« Notre étude décrit le premier exemple de patients recevant des lymphocytes T cytotoxiques spécifiques du virus BK, prêts à l’emploi, pour traiter la leucoencéphalopathie multifocale progressive (LEMP), une maladie cérébrale souvent fatale contre laquelle il n'y a pas de traitement efficace », explique au Quotidien le Dr Katy Rezvani, chercheuse au Centre Medical MD Anderson de l’université du Texas (Houston) et première auteure de l’étude publiée dans le « New England Journal of Medicine » (1).

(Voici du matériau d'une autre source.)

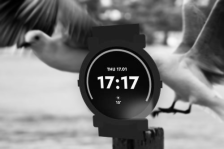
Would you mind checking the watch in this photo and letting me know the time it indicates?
17:17
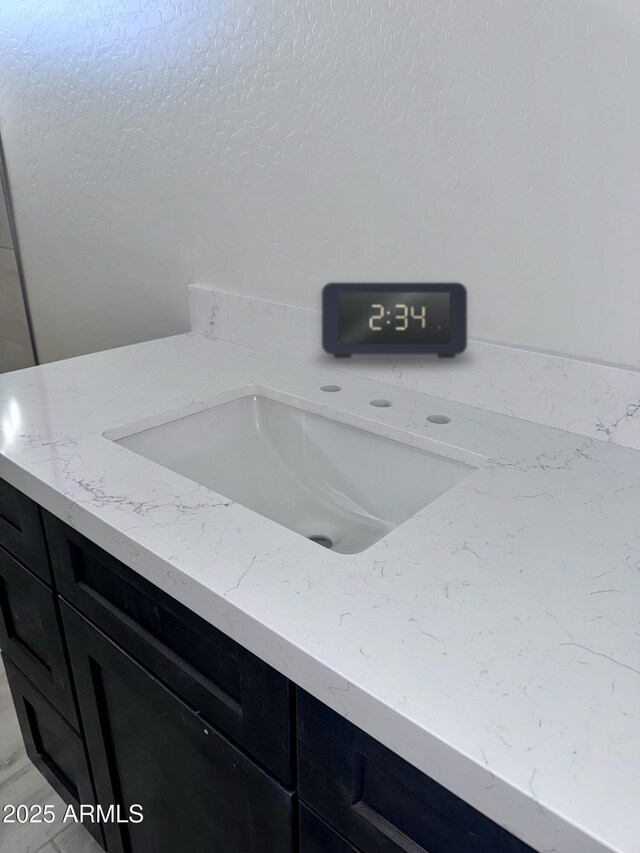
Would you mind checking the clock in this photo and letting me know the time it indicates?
2:34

La LEMP se manifeste par l’apparition progressive de troubles neurologiques et peut évoluer rapidement vers la mort. Elle est causée par la réactivation du polyomavirus JC chez des patients souffrant d'une immunodépression sévère, par exemple en cas de Sida, de cancer, suite à une greffe de mœlle ou à un traitement par certains immunosuppresseurs ou immunomodulateurs comme le natalizumab.
Virus génétiquement similaires
Le polyomavirus JC porte des protéines qui peuvent être ciblées par le système immunitaire. Celles-ci sont identiques à celles du virus BK, un polyomavirus génétiquement similaire au virus JC. Le virus BK est responsable de néphrites et de cystites chez les patients ayant reçu une greffe de mœlle ou d’organe. Or « plusieurs équipes, y compris la nôtre, ont utilisé avec succès des lymphocytes T cytotoxiques (CTL) spécifiques du virus BK pour traiter l’infection par le virus BK après greffe de cellules souches », notent les auteurs.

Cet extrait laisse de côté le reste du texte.